Jupyterlab Integration - Concepts and High Level Architecture
InfinStor Data Management Platform for ML is a tool for Data Scientists and Data Engineers to manage data. InfinStor's core capabilities include fine grained snapshots of S3 buckets at any point in time in the past, slices of S3 bucket data that was ingested in a specified period of time, snapshots of tensors, etc.
InfinStor capabilities are accessible to Jupyterlab directly from their Jupyterlab browser window by means of a sidebar.
Storage Feature: InfinSnap
InfinStor maintains metadata about every operation performed on your Cloud Object Store (S3 or compatible). This enables InfinStor to present a view of your bucket as it existed at any time in the Past. This preserves your ability to access a read-only version of the data you trained your model with, even if your data is deleted or modified in any way after your training run. Further, you do not need to organize you data ingest in any specific manner. Finally, you do not need to change your code in order to access data from a different point in time.
Storage Feature: InfinSlice
InfinSlice is an enhancement to InfinSnap - you can specify a start time and an end time, and the data that was ingested in between the start time and end time is presented.
Storage Feature: Labels
Labels add convenience to InfinSnap and InfinStor by adding the ability to name a chosen InfinSnap or InfinSlice.
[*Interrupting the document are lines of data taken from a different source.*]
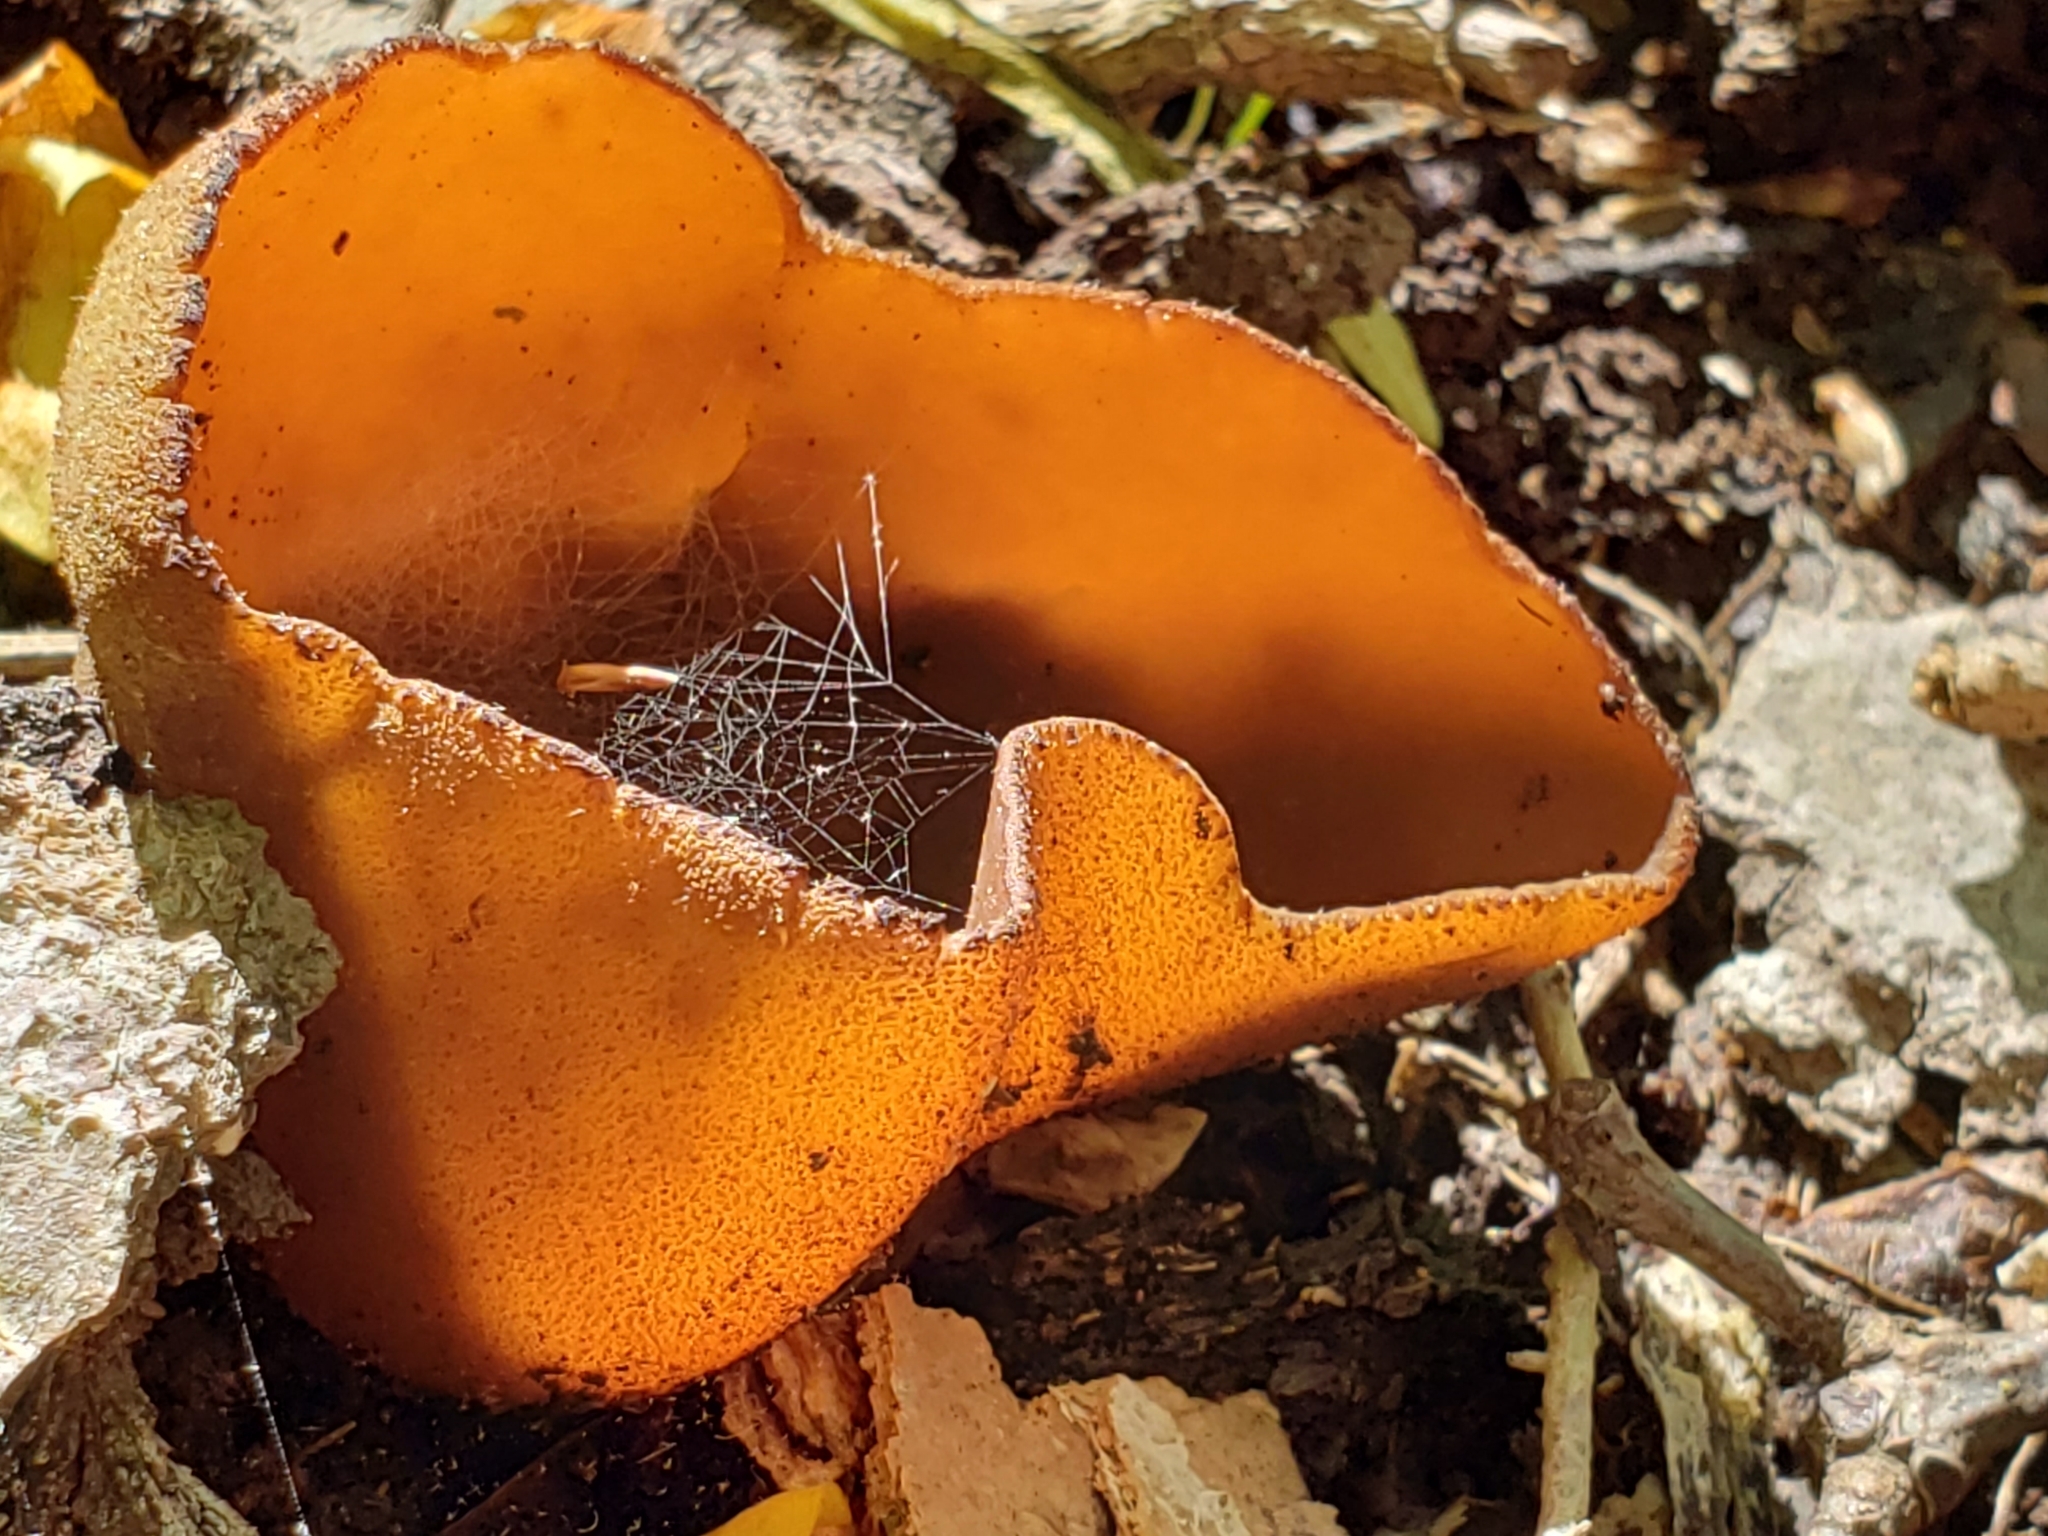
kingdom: Fungi
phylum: Ascomycota
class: Pezizomycetes
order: Pezizales
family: Pezizaceae
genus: Phylloscypha
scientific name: Phylloscypha phyllogena
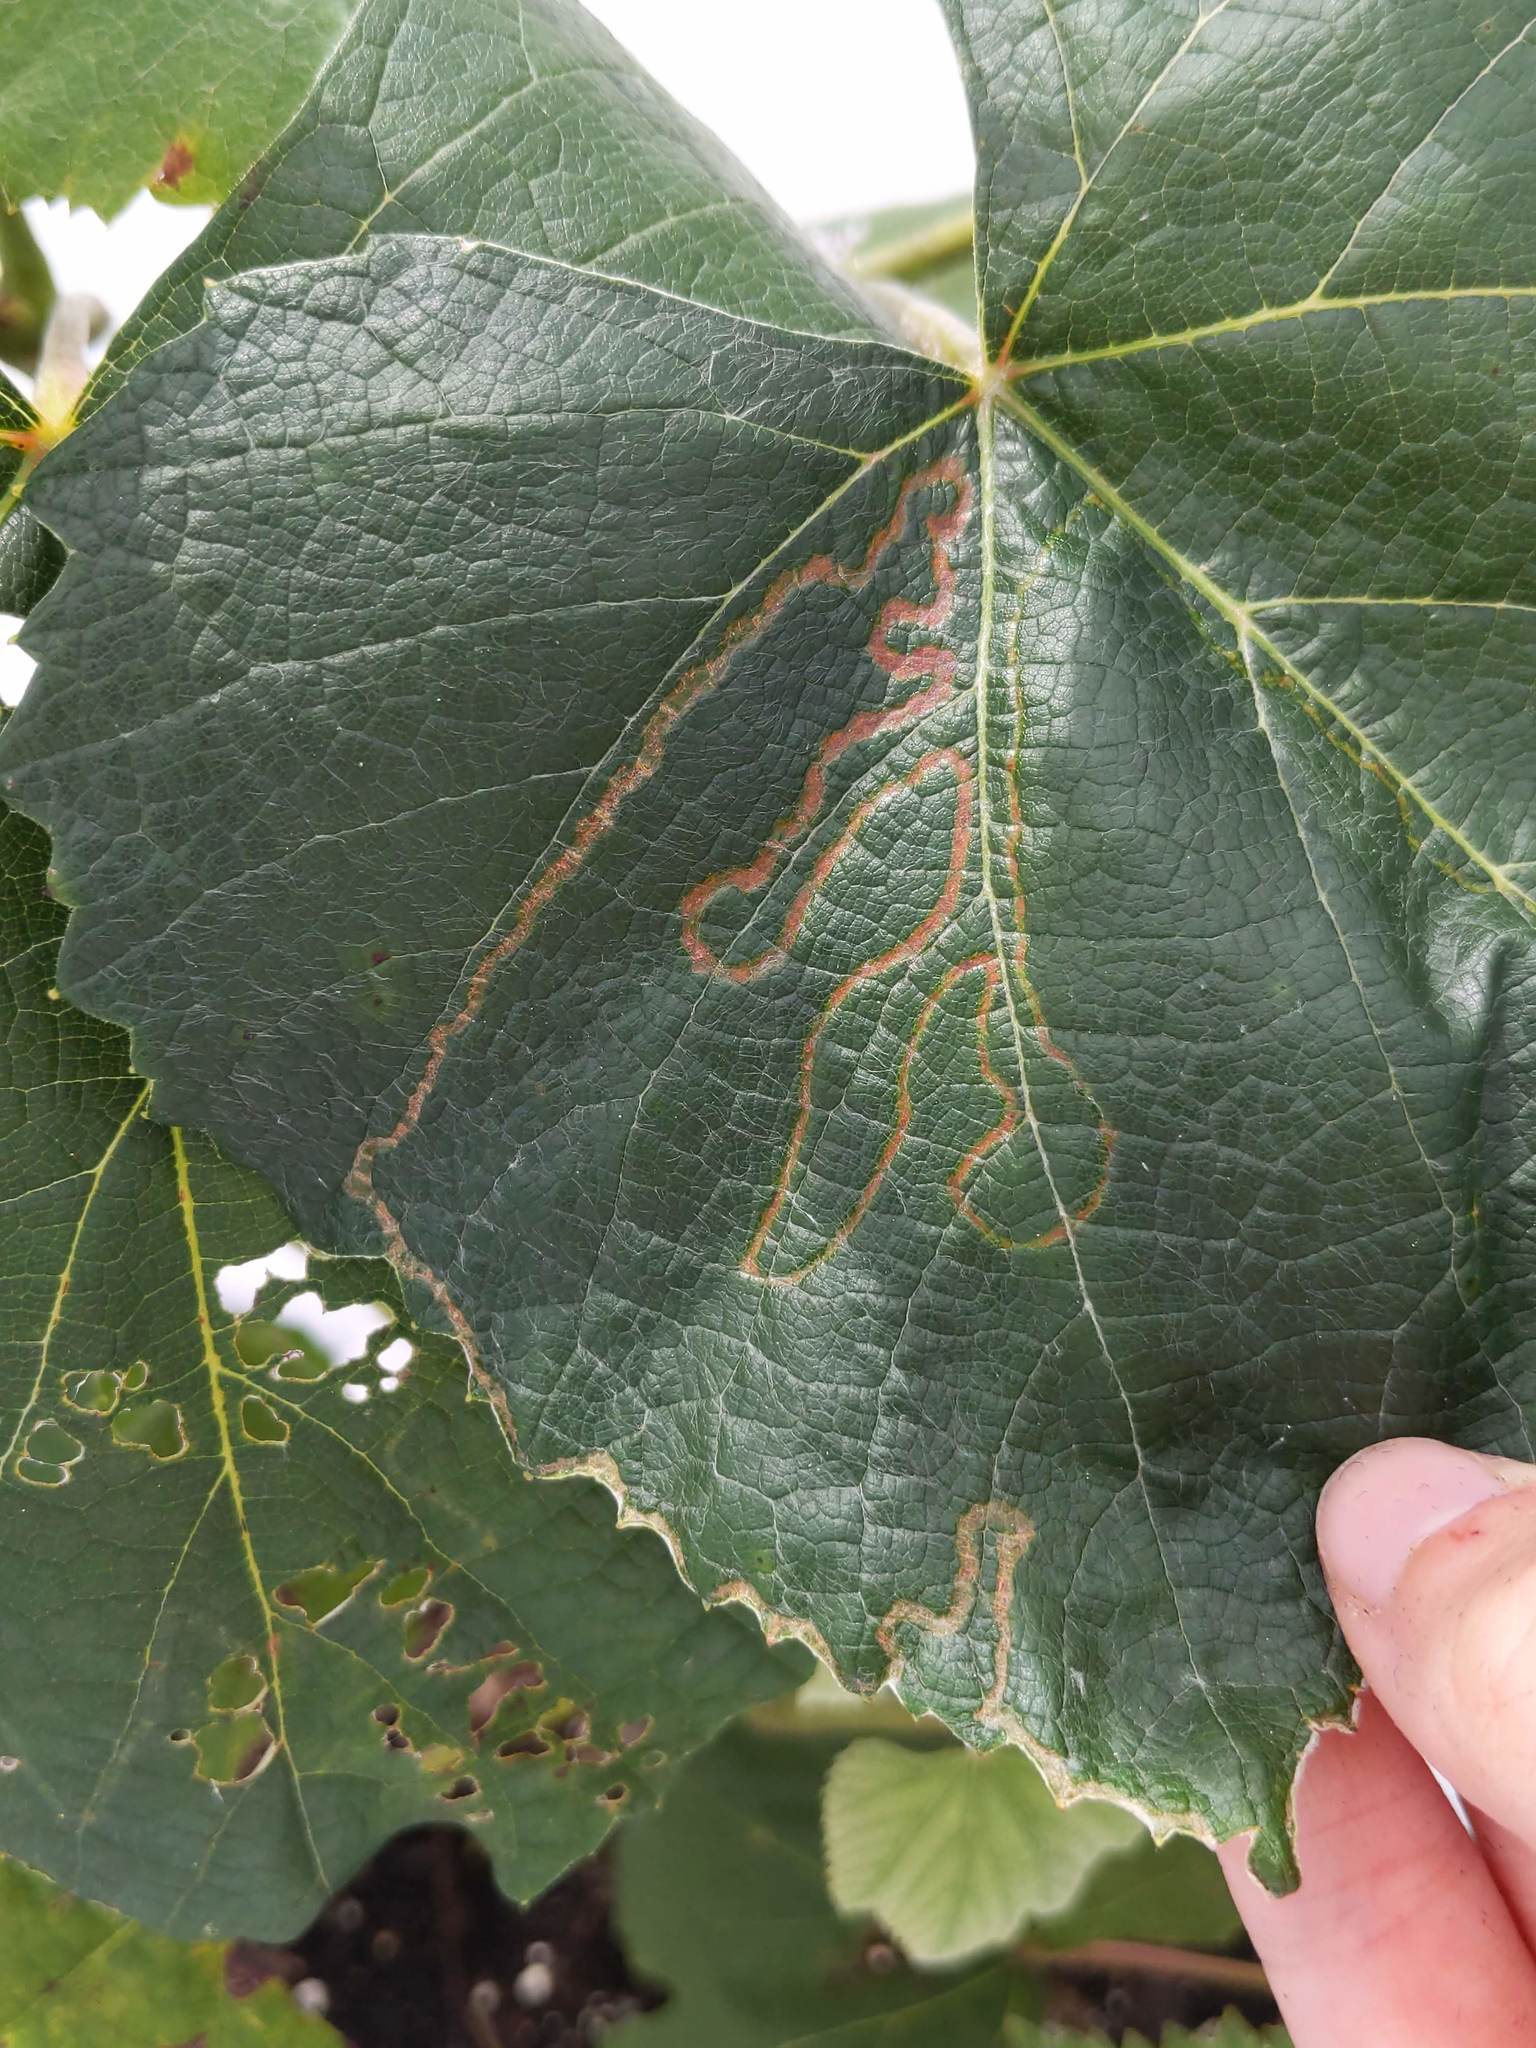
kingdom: Animalia
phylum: Arthropoda
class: Insecta
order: Lepidoptera
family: Gracillariidae
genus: Phyllocnistis
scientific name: Phyllocnistis vitegenella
Once labelled, the label name can be used to refer to the data specified. In fact, a label consists of the following:
- InfinSnap time or InfinSlice start and end time
- path in bucket
InfinStor Jupyterlab Extension Components
InfinStor Jupyterlab Extension
Jupyterlab is a sophisticated application consisting of three distinct pieces of software. InfinStor Jupyterlab extension requires code to be loaded into each of these three pieces of software
- A web server which serves up content to a browser based interface
- The browser based interface
- The web server then sends commands and python snippets to the ipython kernel for execution
InfinStor Service Website
The InfinStor service website is available at https://service.infinstor.com/ and has functionality for browsing S3 buckets, enabling and disabling InfinSnap for S3 buckets, browsing InfinSnap and InfinSlice, managing labels, etc. It provides a rich interface for managing the subscription to the InfinStor service
InfinStor Service Backend Components
The InfinStor service backend is implemented in Amazon AWS using a set of Lambdas and other AWS services. Specifically, it includes the following components:
- InfinStor S3 Events Lambda: InfinStor receives events from your S3 bucket whenver objects are created or deleted in the bucket. This is used to construct InfinSnap metadata. The ingest side which writes data to the S3 bucket is unaltered by InfinStor.
- Reading from the InfinSnap enabled bucket is accomplished by means of two interfaces:
- InfinStor Webhdfs Emulation with Active Directory Authentication: Tools with a Hadoop base such as Spark, EMR, Qubole, etc. can use their built-in webhdfs client to access InfinSnap enabled S3 buckets. In addition, the kerberos authentication technology used by Active Directory and other authentication servers is compatible with InfinStor webhdfs. This enables corporate Active Directory users to directly authenticate with InfinStor and be subject to permissions.
- InfinStor Auto Scaling Webhdfs Proxy: This is useful for applications written to the S3 REST API. Examples include the aws cli, boto3, etc.